Robideaux sought to avoid a ‘public spectacle’ in selecting an old federal courthouse developer

▸ The gist: Last week, The Advocate broke the news that Mayor Joel Robideaux chose a team led by developer Jim Poche to redevelop the long-vacant old federal courthouse Downtown. Robideaux’s choice and the decision to forego a public process raised some eyebrows, but other applicants and stakeholders say there was nothing unseemly about the decision.

▸ Some background: Five teams applied for the project, responding to the city’s Request for Qualifications in April. Given the public fanfare around the RFQ process and the significance of actual movement on a stubborn issue, it was somewhat surprising to see a decision made behind closed doors and without announcement. Further muddying the affair is the mayor’s friendship with E.J. Krampe, one of Poche’s partners on the project.

Robideaux told The Advocate that Poche’s winning team — called Place de Lafayette — checked the right boxes: it intends to build market-rate housing and do so without financial help from the city. Some do question whether the right project can be delivered at Poche’s estimated cost of $15 million.

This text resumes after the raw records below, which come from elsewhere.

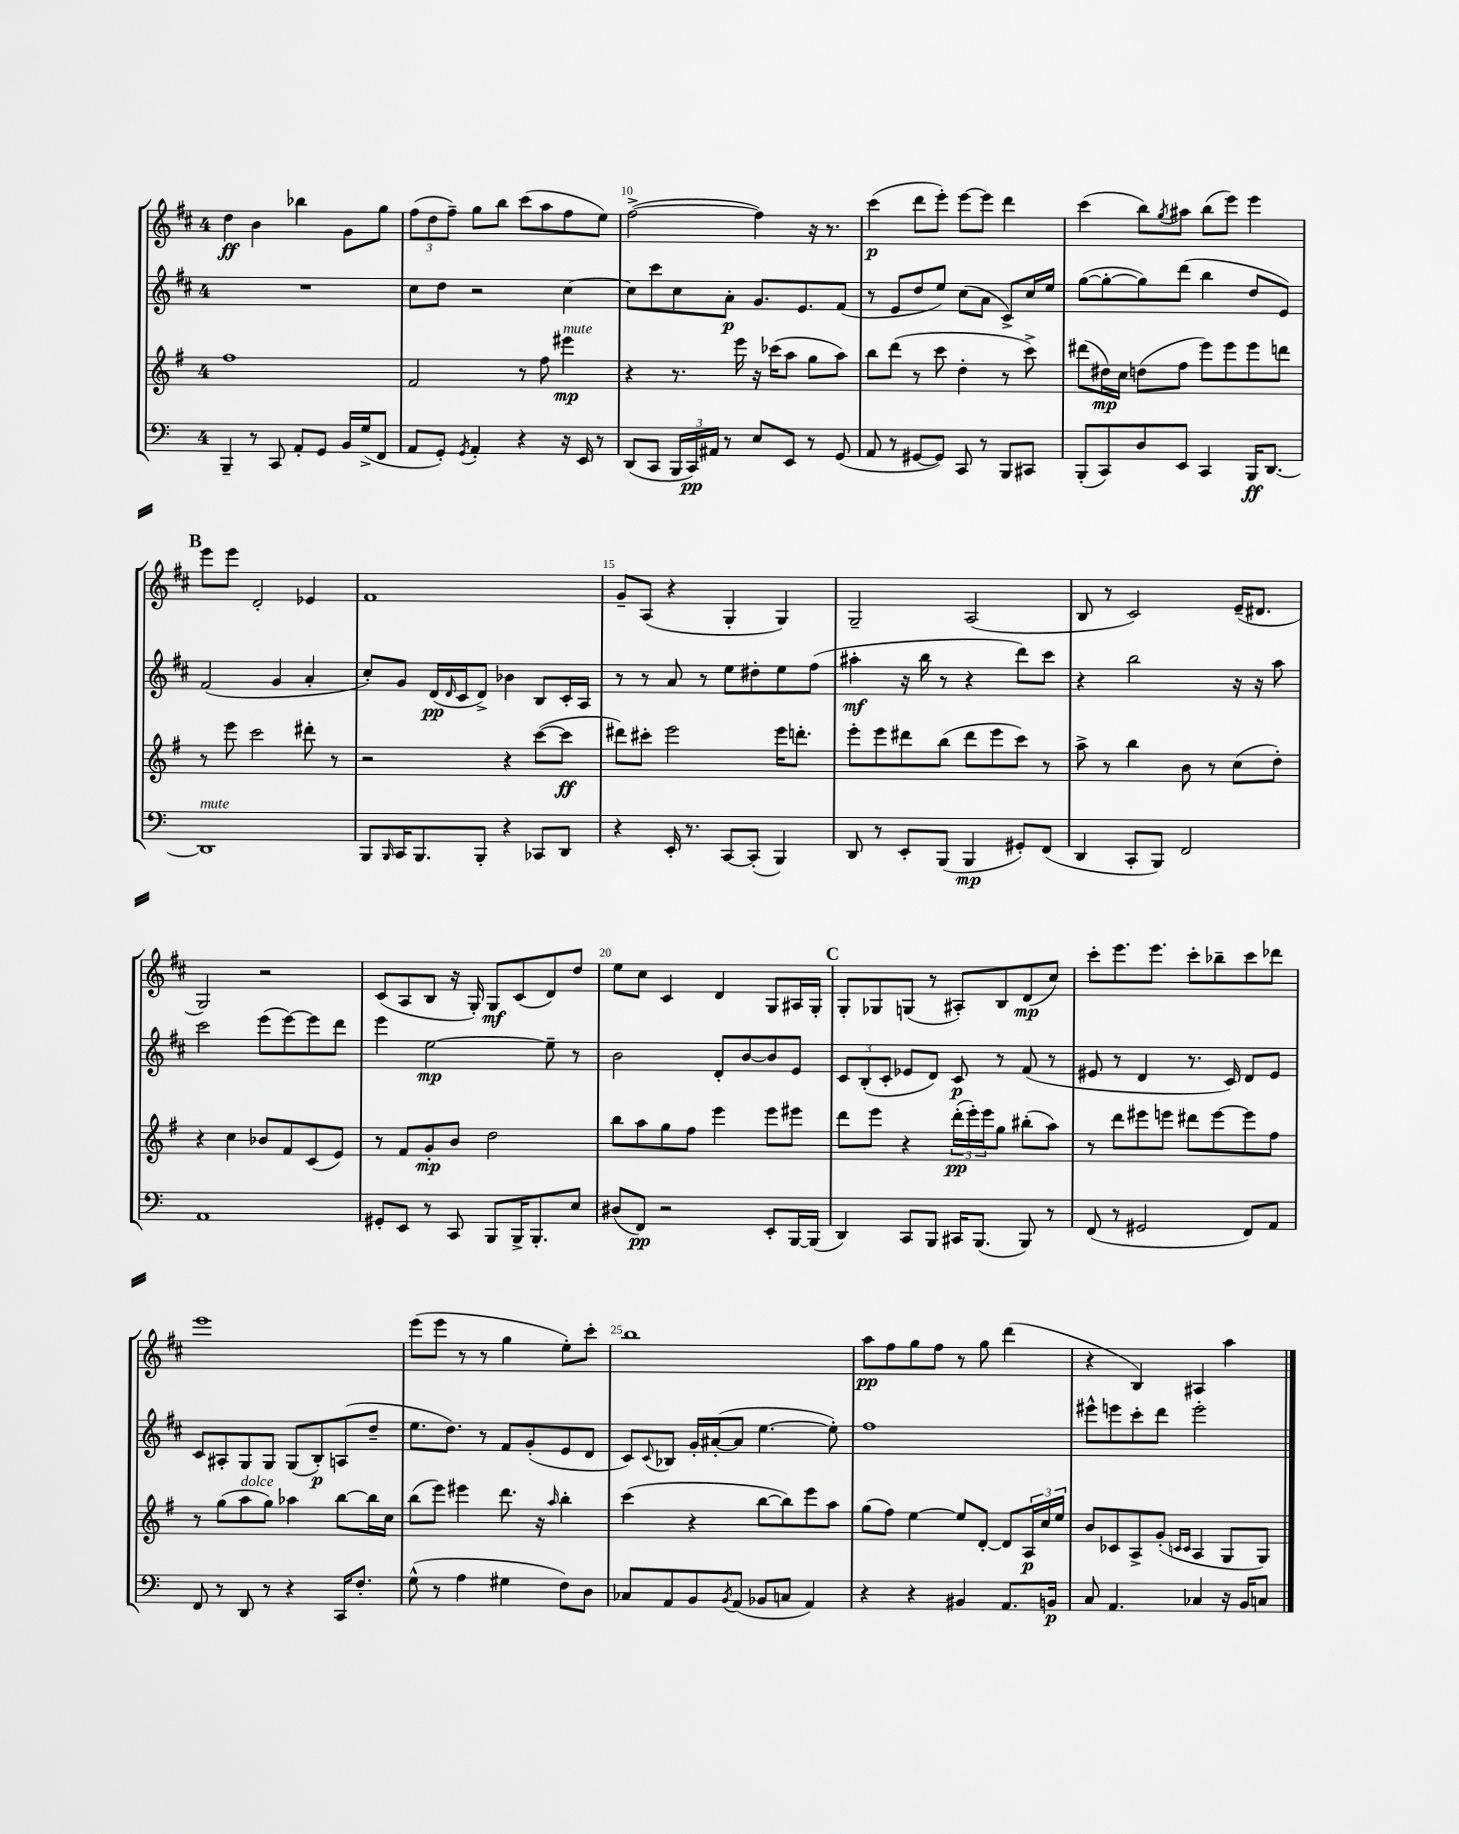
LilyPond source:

<<
\new StaffGroup <<
\new Staff = "s0" {
    \clef treble \key d \major \once \override Staff.TimeSignature.style = #'single-digit \time 4/4
    d''4\ff b'4 bes''4 g'8 g''8 |
    \tuplet 3/2 { fis''8( d''8 fis''8--) } g''8 b''8 cis'''8( a''8 fis''8 e''8) |
    fis''2~->( fis''4) r16 r8. |
    cis'''4\p( d'''8 e'''8-.) e'''8~ e'''8 d'''4 |
    cis'''4( b''8) \acciaccatura { g''8 } ais''8 b''8( e'''8) e'''4 |
    \mark \markup { \bold "B" } e'''8 e'''8 d'2-. ees'4 |
    fis'1 |
    g'8-- a8( r4 g4-. g4) |
    g2-- a2( |
    b8 r8 cis'2) e'16--( dis'8. |
    g2) r2 |
    cis'8( a8 b8 r16 g16-.) g8\mf cis'8( d'8) d''8 |
    e''8 cis''8 cis'4 d'4 g8 ais16 g16-. |
    \mark \markup { \bold "C" } g8-. ges8 g8( r8 ais8-.) b8 d'8\mp( cis''8) |
    cis'''8-. e'''8. e'''8. cis'''8-. bes''8-- cis'''8 des'''8 |
    e'''1 |
    e'''8( e'''8 r8 r8 g''4 e''8-.) cis'''8-. |
    b''1 |
    a''8\pp fis''8 g''8 fis''8 r8 g''8 d'''4( |
    r4 b4) ais4 a''4 \bar "|." |
}
\new Staff = "s1" {
    \clef treble \key d \major \once \override Staff.TimeSignature.style = #'single-digit \time 4/4
    R1 |
    cis''8 d''8 r2 cis''4~ |
    cis''8 cis'''8 cis''8 a'8-.\p g'8. e'8. fis'8( |
    r8 e'8 d''8 e''8) cis''8( a'8 cis'8->) cis''16 e''16 |
    g''8~( g''8~-. g''8) d'''8( b''4 d''8 e'8) |
    \mark \markup { \bold "B" } fis'2( g'4 a'4-. |
    cis''8-.) g'8 d'16\pp( \grace { d'16 } cis'16 d'8->) bes'4 b8 cis'16-. a16 |
    r8 r8 a'8 r8 e''8 dis''8-. e''8 fis''8( |
    ais''4-.\mf r16 b''16 r8 r4 d'''8) cis'''8 |
    r4 b''2 r16 r16 a''8 |
    cis'''2 e'''8( e'''8~) e'''8 d'''8 |
    e'''4 e''2~\mp e''8-- r8 |
    b'2 d'8-. b'8~ b'8 e'8 |
    \mark \markup { \bold "C" } \tuplet 3/2 { cis'8 b8-.( cis'8-. } ees'8 d'8) cis'8\p r8 fis'8( r8 |
    eis'8 r8 d'4 r8. cis'16) d'8 eis'8 |
    cis'8 ais8-. g8 g8 g8( b8-.\p) a8( d''8-- |
    e''8. d''8.) r8 fis'8 g'8-.( e'8 d'8 |
    cis'8) \appoggiatura { cis'8 } bes8 g'16-. ais'16~-.( ais'8 e''4.~ e''8-.) |
    fis''1 |
    eis'''8-^ e'''8 cis'''8-. d'''8 e'''2-. \bar "|." |
}
\new Staff = "s2" {
    \clef treble \key g \major \once \override Staff.TimeSignature.style = #'single-digit \time 4/4
    fis''1 |
    fis'2 r8 fis''8 eis'''4\mp^\markup { \italic "mute" } |
    r4 r8. e'''16 r16 ces'''16( a''8 g''8 a''8) |
    b''8 d'''8( r8 c'''8 d''4-. r8 c'''8->) |
    dis'''8( dis''16\mp) c''16 d''8( fis''8 e'''8) e'''8 e'''8 d'''8 |
    \mark \markup { \bold "B" } r8 e'''8 c'''2 dis'''8-. r8 |
    r2 r4 c'''8~( c'''8\ff |
    dis'''8) cis'''8-. e'''2 e'''16 d'''8.-. |
    e'''8-. e'''8 dis'''8 b''8( dis'''8 e'''8 c'''8) r8 |
    a''8-> r8 b''4 b'8 r8 c''8( d''8-.) |
    r4 c''4 bes'8 fis'8 c'8( e'8) |
    r8 fis'8 g'8-.\mp b'8 d''2 |
    b''8 a''8 g''8 fis''8 e'''4 e'''8 eis'''8 |
    \mark \markup { \bold "C" } d'''8 e'''8 r4 \tuplet 3/2 { d'''16-.\pp( e'''16-.) e'''16 } g''8 bis''8-.( a''8) |
    r8 d'''8 eis'''8 e'''8 dis'''8 e'''8~ e'''8 fis''8 |
    r8 g''8( a''8^\markup { \italic "dolce" } g''8) aes''4 b''8~ b''16 c''16 |
    b''8( e'''8) eis'''4 d'''8. r16 \grace { a''16 } b''4-. |
    c'''4( r4 b''8~ b''8) e'''8 a''8 |
    g''8( fis''8) e''4~ e''8 d'8~-. d'8 \tuplet 3/2 { a16\p c''16 e''16 } |
    b'8 ces'8 a8-> g'8-.( \grace { c'16 c'16 } a4 g8 g8) \bar "|." |
}
\new Staff = "s3" {
    \clef bass \key c \major \once \override Staff.TimeSignature.style = #'single-digit \time 4/4
    b,,4-- r8 c,8 a,8-. g,8 b,16 g16->( f,8 |
    a,8 g,8-.) \acciaccatura { g,8 } a,4-. r4 r16 e,16 r8 |
    d,8( c,8 \tuplet 3/2 { b,,16 c,16\pp) ais,16 } r8 e8 e,8 r8 g,8( |
    a,8 r8 gis,8~ gis,8) c,8 r8 b,,8 cis,8 |
    b,,8-.( c,8) d8 e,8 c,4 b,,16\ff d,8.~ |
    \mark \markup { \bold "B" } d,1^\markup { \italic "mute" } |
    b,,8 \grace { b,,16 } c,16 b,,8. b,,8-. r4 ces,8 d,8 |
    r4 e,16-. r8. c,8~ c,8-.( b,,4) |
    d,8 r8 e,8-. b,,8( b,,4\mp gis,8-.) f,8( |
    d,4 c,8-. b,,8) f,2 |
    a,1 |
    gis,8-. e,8 r8 c,8 b,,8 b,,16-> b,,8.-. e8 |
    dis8( f,8\pp) r2 e,8-. b,,16~ b,,16( |
    \mark \markup { \bold "C" } d,4) c,8 b,,8 cis,16 b,,8.( b,,8) r8 |
    f,8( r8 gis,2 f,8) a,8 |
    f,8 r8 d,8 r8 r4 c,16 f8.-. |
    g8-^( r8 a4 gis4 f8) d8 |
    ces8 a,8 b,8 \acciaccatura { b,8 } a,8( bes,8 c8 a,4) |
    r4 r4 bis,4 a,8. b,16\p |
    c8 a,4. ces4 r16 b,16 c8 \bar "|." |
}
>>
>>
\layout { \context { \Score currentBarNumber = #8 \override BarNumber.break-visibility = ##(#f #t #t) barNumberVisibility = #(every-nth-bar-number-visible 5) } }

▸ Going public: The administration was very cautious to avoid triggering a public process. For instance, Downtown Development Authority CEO Geoff Dyer was nearly excluded from from an internal LCG panel that interviewed the applicants, out of concern that involving an agency not directly housed within LCG would constitute a public meeting. As Robideaux notes in The Advocate’s report, he preferred not to make a “public spectacle” out of the decision.

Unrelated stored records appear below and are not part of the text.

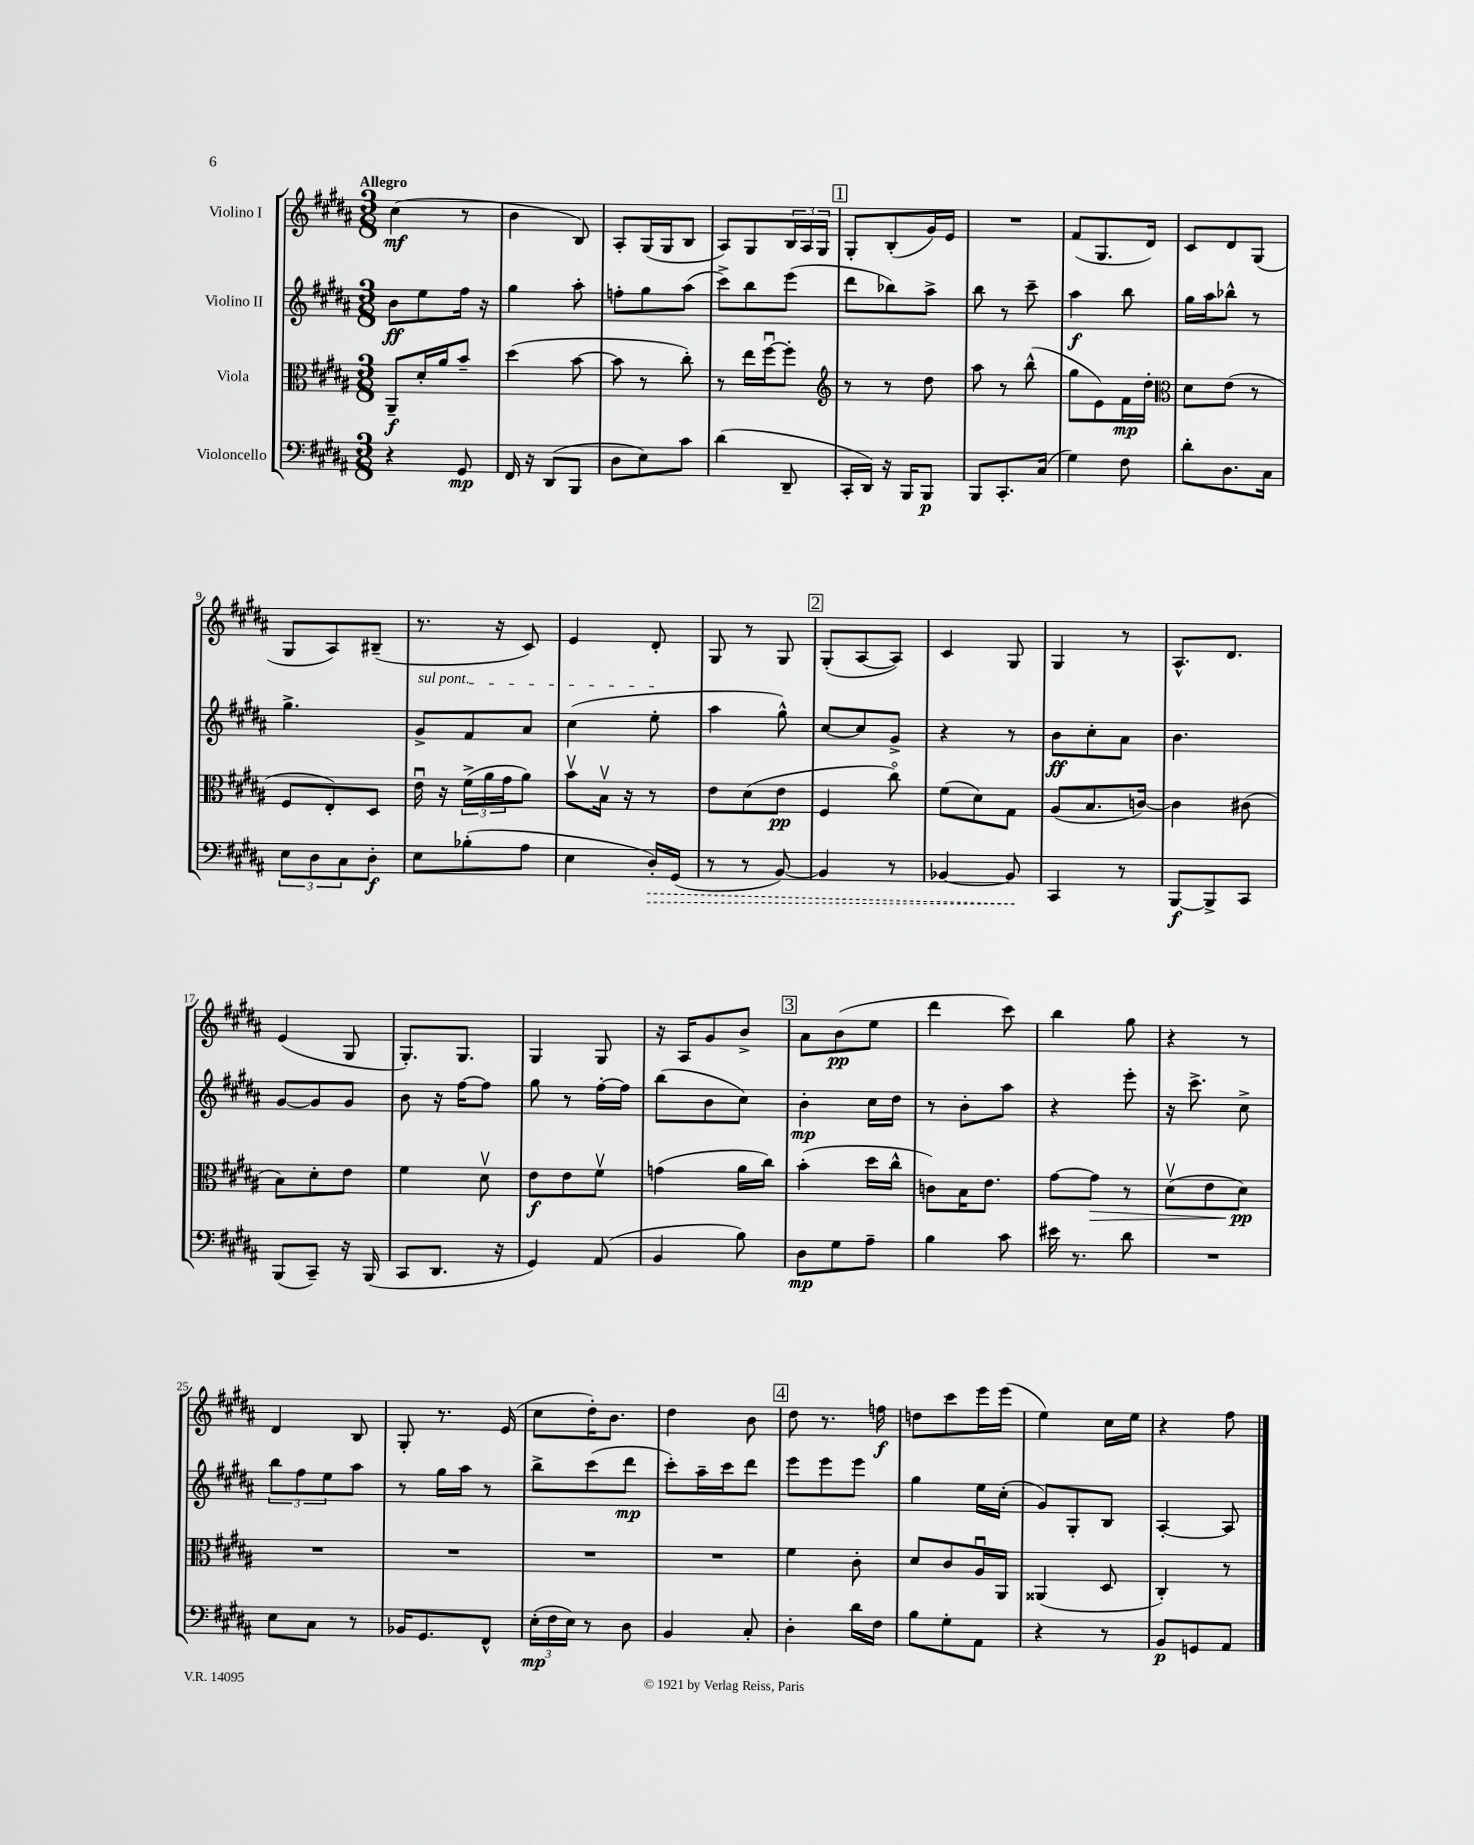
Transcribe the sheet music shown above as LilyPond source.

<<
\new StaffGroup <<
\new Staff = "s0" \with { instrumentName = "Violino I" } {
    \clef treble \key b \major \numericTimeSignature \time 3/8 \tempo "Allegro"
    cis''4\mf( r8 |
    b'4 b8) |
    ais8-. gis16( gis16 b8 |
    ais8) gis8 \tuplet 3/2 { b16 ais16 gis16 } |
    \mark \markup { \box "1" } gis8-. b8-.( gis'16) e'16 |
    R4. |
    fis'8( gis8. dis'16) |
    cis'8 dis'8 gis8( |
    gis8 ais8) bis8--( |
    r8. r16 cis'8) |
    e'4 dis'8-. |
    gis8 r8 gis8 |
    \mark \markup { \box "2" } gis8-.( ais8~ ais8) |
    cis'4 gis8 |
    gis4 r8 |
    ais8.-^ dis'8. |
    e'4( gis8 |
    gis8.-.) gis8. |
    gis4 gis8 |
    r16 ais16 gis'8 b'8-> |
    \mark \markup { \box "3" } ais'8 b'8\pp( e''8 |
    dis'''4 cis'''8) |
    b''4 gis''8 |
    r4 r8 |
    dis'4 b8 |
    gis8-. r8. e'16( |
    cis''8 dis''16-.) b'8. |
    dis''4 b'8 |
    \mark \markup { \box "4" } dis''8 r8. f''16\f |
    d''8 cis'''8 e'''16 e'''16( |
    e''4) cis''16 e''16 |
    r4 fis''8 \bar "|." |
}
\new Staff = "s1" \with { instrumentName = "Violino II" } {
    \clef treble \key b \major \numericTimeSignature \time 3/8
    b'8\ff e''8 fis''16 r16 |
    gis''4 ais''8-. |
    f''8-. gis''8 ais''8( |
    cis'''8->) b''8 e'''8( |
    \mark \markup { \box "1" } dis'''8 bes''8) ais''8-> |
    b''8 r8 cis'''8-- |
    ais''4\f b''8 |
    gis''16 ais''16 bes''8-^ r8 |
    gis''4.-> |
    \once \override TextSpanner.bound-details.left.text = \markup { \italic "sul pont." } gis'8->\startTextSpan fis'8 ais'8 |
    cis''4( e''8-.\stopTextSpan |
    ais''4 gis''8-^) |
    \mark \markup { \box "2" } cis''8~ cis''8 gis'8-> |
    r4 r8 |
    b'8\ff cis''8-. ais'8 |
    b'4. |
    gis'8~ gis'8 gis'8 |
    b'8 r16 fis''16~ fis''8 |
    gis''8 r8 fis''16~-. fis''16 |
    b''8( b'8 cis''8) |
    \mark \markup { \box "3" } b'4-.\mp cis''16 dis''16 |
    r8 b'8-. ais''8 |
    r4 e'''8-. |
    r16 cis'''8.-> cis''8-> |
    \tuplet 3/2 { b''8 fis''8 e''8 } ais''8 |
    r8 gis''16 ais''16 r8 |
    b''8-> cis'''8( dis'''8\mp |
    cis'''8-.) ais''16-- cis'''16 dis'''8 |
    \mark \markup { \box "4" } e'''8 e'''8 e'''8 |
    gis''4 e''16 cis''16-.( |
    gis'8) gis8-. b8 |
    ais4~-. ais8 \bar "|." |
}
\new Staff = "s2" \with { instrumentName = "Viola" } {
    \clef alto \key b \major \numericTimeSignature \time 3/8
    ais,8--\f dis'16-. ais'16 b'8-- |
    dis''4( b'8~ |
    b'8 r8 cis''8-.) |
    r8 e''16 fis''16~\downbow fis''8-. |
    \mark \markup { \box "1" } \clef treble r8 r8 dis''8 |
    ais''8 r8 b''8-^( |
    gis''8 e'8) fis'16\mp dis''16-. |
    \clef alto dis'8 e'8( r8 |
    fis8 e8-.) dis8 |
    e'16\downbow r16 \tuplet 3/2 { fis'16->( ais'16 gis'16 } ais'8) |
    b'8\upbow b16\upbow r16 r8 |
    e'8 dis'8( e'8\pp |
    \mark \markup { \box "2" } fis4 cis''8\flageolet) |
    fis'8( dis'8) gis8 |
    ais8( b8. c'16~) |
    c'4 cis'8( |
    b8) dis'8-. e'8 |
    fis'4 dis'8\upbow |
    e'8\f e'8 fis'8\upbow |
    g'4( ais'16 cis''16) |
    \mark \markup { \box "3" } b'4-.( dis''16 cis''16-^ |
    c'8) b16 e'8. |
    gis'8~ gis'8\> r8 |
    dis'8\upbow( e'8 dis'8\pp\!) |
    R4. |
    R4. |
    R4. |
    R4. |
    \mark \markup { \box "4" } fis'4 cis'8-. |
    dis'8 cis'8 ais16\downbow ais,16 |
    aisis,4( dis8 |
    cis4-.) r8 \bar "|." |
}
\new Staff = "s3" \with { instrumentName = "Violoncello" } {
    \clef bass \key b \major \numericTimeSignature \time 3/8
    r4 gis,8\mp |
    fis,16 r16 dis,8( b,,8 |
    dis8 e8) cis'8 |
    dis'4( dis,8-- |
    \mark \markup { \box "1" } cis,16-. dis,16) r16 b,,16 b,,8\p |
    b,,8 cis,8.-. cis16( |
    gis4) fis8 |
    dis'8-. dis8. cis16 |
    \tuplet 3/2 { e8 dis8 cis8 } dis8-.\f |
    e8 bes8-.( ais8 |
    e4 \once \override Hairpin.style = #'dashed-line dis16-.\>) gis,16( |
    r8 r8 b,8~) |
    \mark \markup { \box "2" } b,4 r8 |
    bes,4~ bes,8\! |
    cis,4 r8 |
    b,,8~\f b,,8-> cis,8 |
    b,,8( cis,8--) r16 b,,16( |
    cis,8 dis,8. r16 |
    gis,4) ais,8( |
    b,4 b8) |
    \mark \markup { \box "3" } dis8\mp gis8 ais8-- |
    b4 cis'8 |
    eis'16 r8. dis'8 |
    R4. |
    e8 cis8 r8 |
    bes,16 gis,8. fis,8-^ |
    \tuplet 3/2 { e16-.\mp( fis16 e16) } r8 dis8 |
    b,4 cis8-. |
    \mark \markup { \box "4" } dis4-. dis'16 fis16 |
    b8 gis8-. ais,8 |
    r4 r8 |
    b,8\p g,8 ais,8 \bar "|." |
}
>>
>>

“He’s going through a process that’s transparent where it needs to be,” Dyer says. Robideaux has the authority to make the selection unilaterally, and parties involved say he made a good choice for the right reasons. Dyer points out that the old federal courthouse project itself is particularly difficult to navigate and has vexed leaders in the past.

Dyer says Poche’s application showed knowledge of the on-the-ground issues facing the project, namely the need to develop market-rate housing Downtown to set a basis for pricing other projects and to do so with a simplified process that can cut through historically complicated politics around the site.